= Exercise data =
>>>

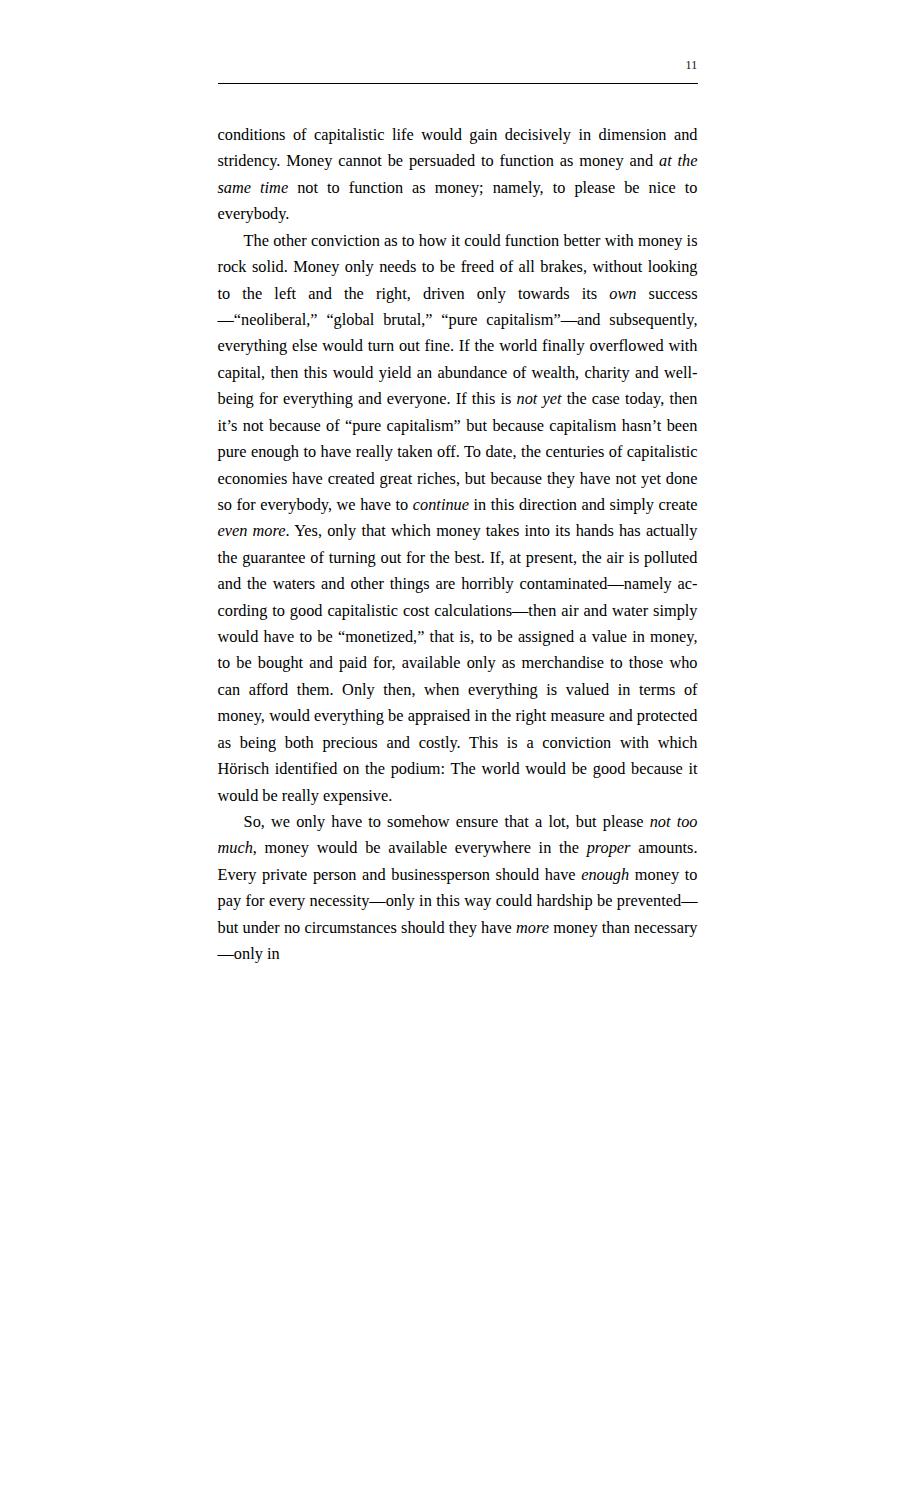11
conditions of capitalistic life would gain decisively in dimension and stridency. Money cannot be persuaded to function as money and at the same time not to function as money; namely, to please be nice to everybody.
The other conviction as to how it could function better with money is rock solid. Money only needs to be freed of all brakes, without looking to the left and the right, driven only towards its own success—“neoliberal,” “global brutal,” “pure capitalism”—and subsequently, everything else would turn out fine. If the world finally overflowed with capital, then this would yield an abundance of wealth, charity and well-being for everything and everyone. If this is not yet the case today, then it’s not because of “pure capitalism” but because capitalism hasn’t been pure enough to have really taken off. To date, the centuries of capitalistic economies have created great riches, but because they have not yet done so for everybody, we have to continue in this direction and simply create even more. Yes, only that which money takes into its hands has actually the guarantee of turning out for the best. If, at present, the air is polluted and the waters and other things are horribly contaminated—namely according to good capitalistic cost calculations—then air and water simply would have to be “monetized,” that is, to be assigned a value in money, to be bought and paid for, available only as merchandise to those who can afford them. Only then, when everything is valued in terms of money, would everything be appraised in the right measure and protected as being both precious and costly. This is a conviction with which Hörisch identified on the podium: The world would be good because it would be really expensive.
So, we only have to somehow ensure that a lot, but please not too much, money would be available everywhere in the proper amounts. Every private person and businessperson should have enough money to pay for every necessity—only in this way could hardship be prevented—but under no circumstances should they have more money than necessary—only in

<<<

= Task objective =
Look over the listing above and copy each line that contains "please".

= Exercise solution =
conditions of capitalistic life would gain decisively in dimension and stridency. Money cannot be persuaded to function as money and at the same time not to function as money; namely, to please be nice to everybody.
So, we only have to somehow ensure that a lot, but please not too much, money would be available everywhere in the proper amounts. Every private person and businessperson should have enough money to pay for every necessity—only in this way could hardship be prevented—but under no circumstances should they have more money than necessary—only in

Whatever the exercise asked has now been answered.